Incidentally, Michelsen also observed that the location of maximal deflection
(the centre of vibration) on the thin membrane moved across the drum surface
area (Michelsen, 1971
, p. 80). In the logic of drum
theory, the centre of vibration ought not to wander. This observation seems to
coincide with the phenomenology of the travelling wave reported here.
Supporting the general message of point 4, the present study shows that
different tympanal areas undergo different vibrational regimes, but through a
mechanical process that is not related to drum resonance.
Several issues related to methodology may explain the similarities and the
discrepancies between the results of Michelsen's study and the present one. In
the 1971 study, the locust's auditory mechanics was investigated using two
different measurement techniques; laser holography and a capacitance
electrode. Fundamentally, the complete characterisation of the mechanical
response of a vibrating object requires characterisation of three basic
variables: the location of vibration, its amplitude, and its time course. It
was plainly recognised then that each technique has its pros and cons: laser
holography provided information on two variables, the static topography of
membrane deflections and their relative amplitudes. Crucially, laser
holography did not provide phase information
(Michelsen, 1971, p. 70). The capacitance electrode
method, in turn, provided some topographical information and quite accurate
time domain information, but yielded unreliable amplitude data
(Michelsen, 1971
,
p. 70). These methodological
shortcomings constrained data interpretation, requiring theoretical support to
make sense of the observed mechanical behaviour. Of the two theories available
at the time, the resonance theory and the travelling wave theory, the former
was favoured to provide the background against which to evaluate the data
(Michelsen, 1971
, p. 64). The travelling wave
theory (von Békésy, 1969) was mentioned but not considered as an
alternative explanation.

*Extracted information*.
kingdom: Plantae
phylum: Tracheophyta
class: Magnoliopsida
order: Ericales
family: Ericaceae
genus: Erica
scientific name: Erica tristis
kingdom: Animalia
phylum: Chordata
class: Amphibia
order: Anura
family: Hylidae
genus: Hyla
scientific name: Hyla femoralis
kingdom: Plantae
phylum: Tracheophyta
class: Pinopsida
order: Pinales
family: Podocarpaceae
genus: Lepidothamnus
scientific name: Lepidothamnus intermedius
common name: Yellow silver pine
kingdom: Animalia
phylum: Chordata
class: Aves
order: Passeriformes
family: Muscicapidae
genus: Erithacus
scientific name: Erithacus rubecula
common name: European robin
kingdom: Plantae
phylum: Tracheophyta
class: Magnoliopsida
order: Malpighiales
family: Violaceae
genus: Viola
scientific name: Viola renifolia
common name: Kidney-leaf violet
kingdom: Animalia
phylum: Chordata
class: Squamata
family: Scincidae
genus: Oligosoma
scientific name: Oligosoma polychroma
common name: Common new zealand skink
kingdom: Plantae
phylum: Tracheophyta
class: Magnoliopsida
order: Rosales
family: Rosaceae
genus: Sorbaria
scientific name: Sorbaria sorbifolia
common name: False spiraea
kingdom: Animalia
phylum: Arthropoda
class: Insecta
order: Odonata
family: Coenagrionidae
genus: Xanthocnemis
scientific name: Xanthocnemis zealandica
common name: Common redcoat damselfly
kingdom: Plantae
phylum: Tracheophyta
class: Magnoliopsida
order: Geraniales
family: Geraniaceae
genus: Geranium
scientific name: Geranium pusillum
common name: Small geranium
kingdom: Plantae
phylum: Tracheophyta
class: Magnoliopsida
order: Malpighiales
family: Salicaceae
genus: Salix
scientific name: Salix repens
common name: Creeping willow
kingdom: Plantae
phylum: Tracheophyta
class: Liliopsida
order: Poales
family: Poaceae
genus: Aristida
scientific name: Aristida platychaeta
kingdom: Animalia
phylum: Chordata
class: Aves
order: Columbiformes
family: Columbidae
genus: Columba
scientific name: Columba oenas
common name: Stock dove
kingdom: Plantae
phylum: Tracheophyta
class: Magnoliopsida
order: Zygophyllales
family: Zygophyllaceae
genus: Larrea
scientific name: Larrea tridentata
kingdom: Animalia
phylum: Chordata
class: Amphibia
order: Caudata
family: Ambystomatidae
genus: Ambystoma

*Work item*.
Copy out the whole passage on Michelsen's 1971 tympanal vibration study word for word. The material plays no part in this exercise.

*The completed task*.
Incidentally, Michelsen also observed that the location of maximal deflection
(the centre of vibration) on the thin membrane moved across the drum surface
area (Michelsen, 1971
, p. 80). In the logic of drum
theory, the centre of vibration ought not to wander. This observation seems to
coincide with the phenomenology of the travelling wave reported here.
Supporting the general message of point 4, the present study shows that
different tympanal areas undergo different vibrational regimes, but through a
mechanical process that is not related to drum resonance.
Several issues related to methodology may explain the similarities and the
discrepancies between the results of Michelsen's study and the present one. In
the 1971 study, the locust's auditory mechanics was investigated using two
different measurement techniques; laser holography and a capacitance
electrode. Fundamentally, the complete characterisation of the mechanical
response of a vibrating object requires characterisation of three basic
variables: the location of vibration, its amplitude, and its time course. It
was plainly recognised then that each technique has its pros and cons: laser
holography provided information on two variables, the static topography of
membrane deflections and their relative amplitudes. Crucially, laser
holography did not provide phase information
(Michelsen, 1971, p. 70). The capacitance electrode
method, in turn, provided some topographical information and quite accurate
time domain information, but yielded unreliable amplitude data
(Michelsen, 1971
,
p. 70). These methodological
shortcomings constrained data interpretation, requiring theoretical support to
make sense of the observed mechanical behaviour. Of the two theories available
at the time, the resonance theory and the travelling wave theory, the former
was favoured to provide the background against which to evaluate the data
(Michelsen, 1971
, p. 64). The travelling wave
theory (von Békésy, 1969) was mentioned but not considered as an
alternative explanation.